Vladimir Roubaïev ou les provinces de l’irréel (Serge Lentz)

Ce livre-là m’a été conseillé par une lectrice de ce blog qui officie sous le pseudonyme de Bldine, et on peut dire qu’elle a vraiment bien fait de me le conseiller. Ca s’appelle Vladimir Roubaïev ou les provinces de l’irréel et rien que le titre me plaît. « Les provinces de l’iréel « , nom de Dieu, allez savoir pourquoi ça me parle à ce point.

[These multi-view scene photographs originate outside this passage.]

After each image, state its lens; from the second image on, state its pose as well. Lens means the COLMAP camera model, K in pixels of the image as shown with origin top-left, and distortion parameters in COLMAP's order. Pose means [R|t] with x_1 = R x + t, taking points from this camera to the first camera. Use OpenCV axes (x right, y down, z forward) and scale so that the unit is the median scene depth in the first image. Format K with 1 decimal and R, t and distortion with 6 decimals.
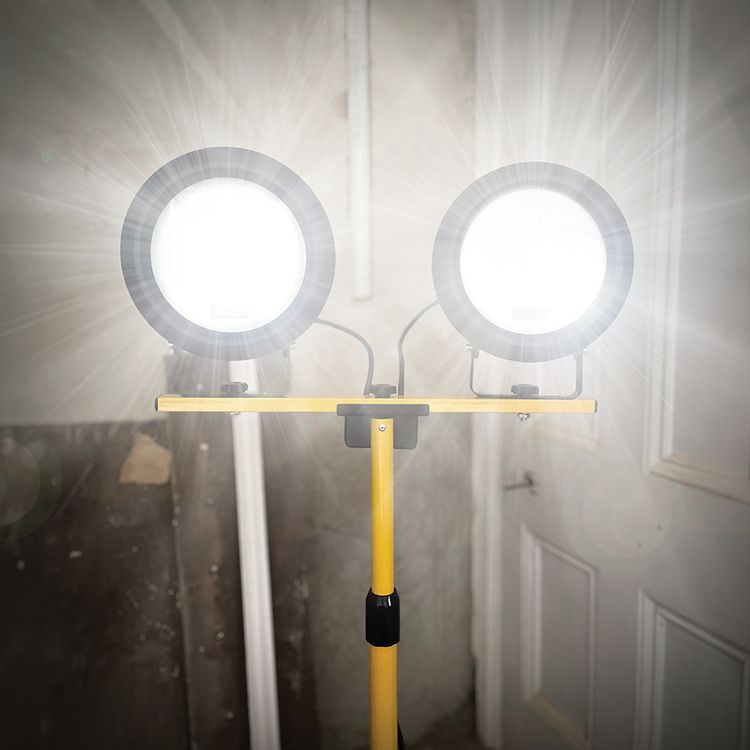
lens RADIAL K [[617.7, 0, 381.1], [0, 617.7, 371.1], [0, 0, 1]] dist [0.039633, -0.005818]
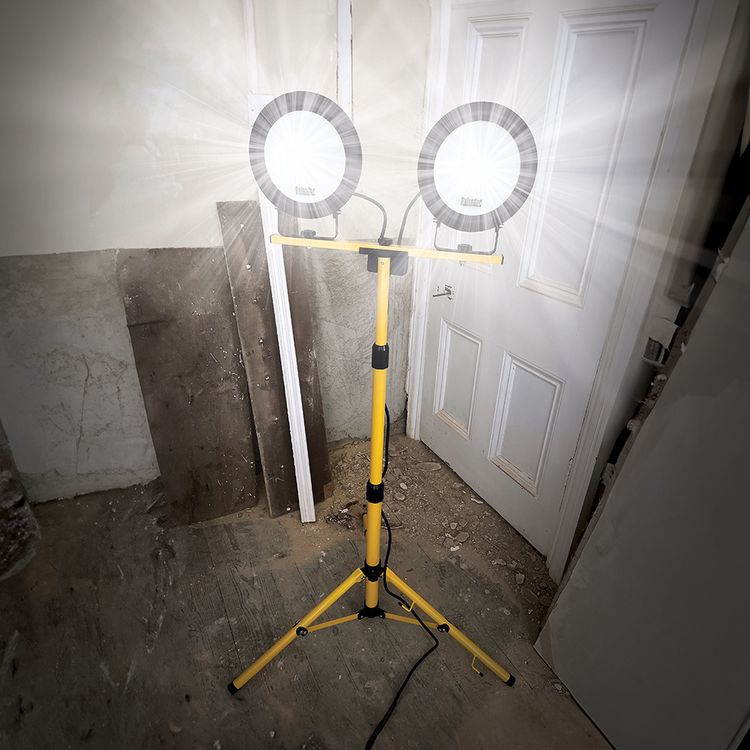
lens RADIAL K [[469.4, 0, 374.2], [0, 469.4, 382.3], [0, 0, 1]] dist [0.053000, -0.001572]
pose [[0.995307, -0.005804, 0.096595, -0.089996], [-0.028949, 0.934628, 0.354448, -0.038287], [-0.092338, -0.355580, 0.930073, -0.250701]]
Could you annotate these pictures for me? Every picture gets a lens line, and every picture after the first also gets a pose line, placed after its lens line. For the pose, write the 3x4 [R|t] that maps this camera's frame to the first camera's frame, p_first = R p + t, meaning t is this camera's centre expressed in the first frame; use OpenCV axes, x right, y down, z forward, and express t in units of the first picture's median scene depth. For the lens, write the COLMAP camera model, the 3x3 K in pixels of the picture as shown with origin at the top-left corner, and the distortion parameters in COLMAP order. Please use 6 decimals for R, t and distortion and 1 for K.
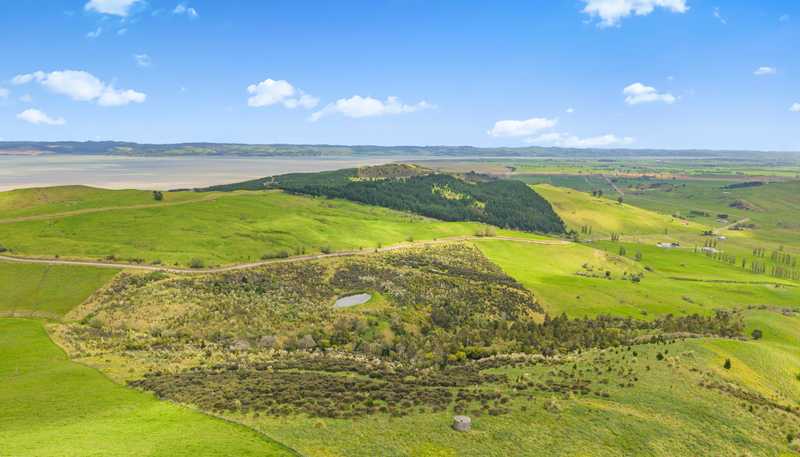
lens RADIAL K [[529.7, 0, 401.2], [0, 529.7, 244.4], [0, 0, 1]] dist [0.077423, -0.114715]
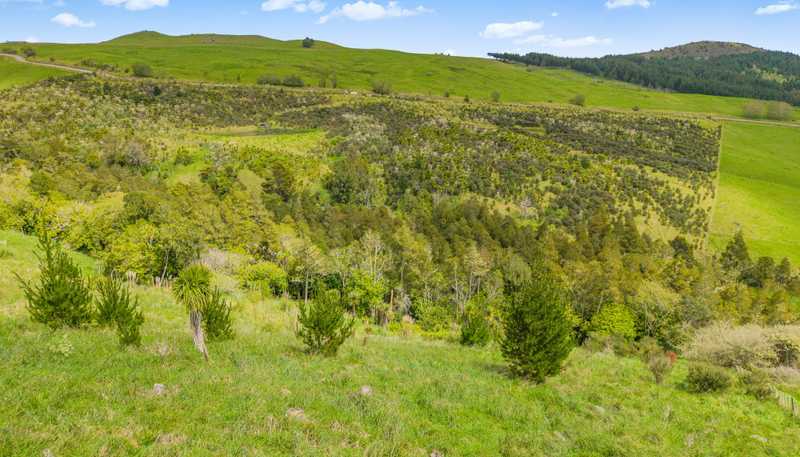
lens RADIAL K [[534.7, 0, 400.0], [0, 534.7, 228.5], [0, 0, 1]] dist [0.041152, -0.044752]
pose [[0.809058, 0.174747, -0.561149, 0.320301], [-0.112443, 0.983162, 0.144047, 0.096215], [0.576872, -0.053445, 0.815084, 0.582229]]
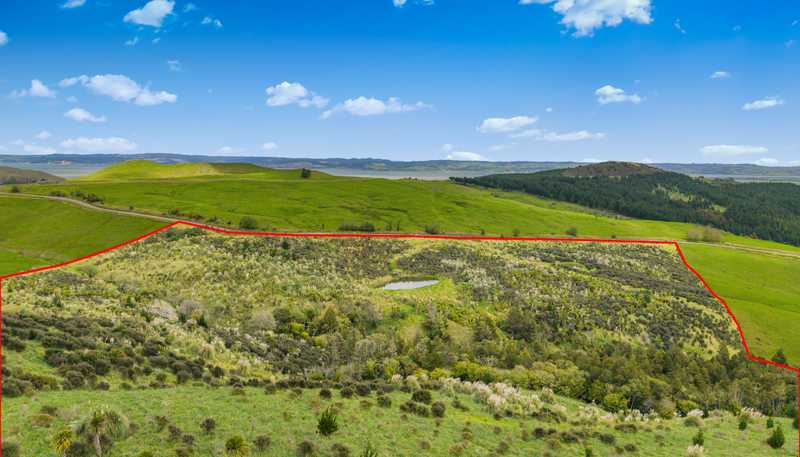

Lorsque Vladimir vint au monde dans la propriété des Grands Chênes, son père, Ivan Roubaïev, fut à la fois épaté et abasourdi par l’air peu commun de ce nourrisson qui, à peine né, semblait déjà le regarder. Sa mère quant à elle, horrifiée par cet enfant si placide qui semblait déjà tout observer, se mit en tête qu’elle avait engendré le démon, et il n’en fallut pas plus pour que naisse la légende de Vladimir Roubaïev, enfant étrange ou démoniaque, selon les dires, qui bien des années plus tard, allait encore interpeller tous ceux qui le croiseraient. Vladimir grandit dans la riche propriété de son père, un Ukrainien alcoolique et acariâtre en proie à la folie passagère qui voit sa vie changer et s’illuminer le jour où il croise le chemin de Rivka, la fille de son intendant juif. Ainsi grandira le jeune Vladimir, éduqué par la compagne juive de son père, une femme aimante ayant un goût certain pour les histoires fantastiques ou fantaisistes et cultivant le goût de l’irréel. Dès l’enfance, la vie de Vladimir le géant (« il était de taille si haute qu’il contemplait le monde à deux têtes au-dessus des autres ») ne cessera d’être ponctuée de rencontres drôles, touchantes ou incongrues, et chaque moment marquant de son existence sera sujet à des légendes. Il grandira aux côtés d’une demi-soeur jouant les divas torturées, sera « partiellement éduqué » par une girafe, se liera d’amitié avec Schloïmeh Confiture, l’un des mendiants du village, séjournera chez son cousin Maxime, adeptes des jurons, découvrira les bordels puants de Saint Pétersbourg avec son compagnon Djo, et toujours, gardera ce goût pour le fantastique et l’irréel que lui a inculqué Rivka, la libre penseuse. Vladimir n’est pas seulement l’homme le plus grand qu’on n’ait jamais vu, il a été un loup avant cela, il en est sûr. Il s’en convaincra davantage la nuit où il croisera la route de Malka, la jeune bohémienne qui fut un oiseau, à moins que ce ne fut une roussalka, l’une de ces magiciennes qui se jouent des hommes pendant la nuit. Vladimir contemple les oiseaux, achète des pigeons en cage pour les voir s’envoler, il part seul à pieds à travers la Russie, rencontre Bolka le Magnifique, conteur et faiseur de pluie, s’éprend de la femme française de son frère Vania et tout au long de ces pages, c’est un bonheur d’être promené dans l’univers romanesque et poétique de Serge Lentz et de son Roubaïev.

Alors vraiment, foncez et dégotez-vous un exemplaire de ce petit trésor de lecture. Et un grand, très grand merci à Bldine pour la découverte.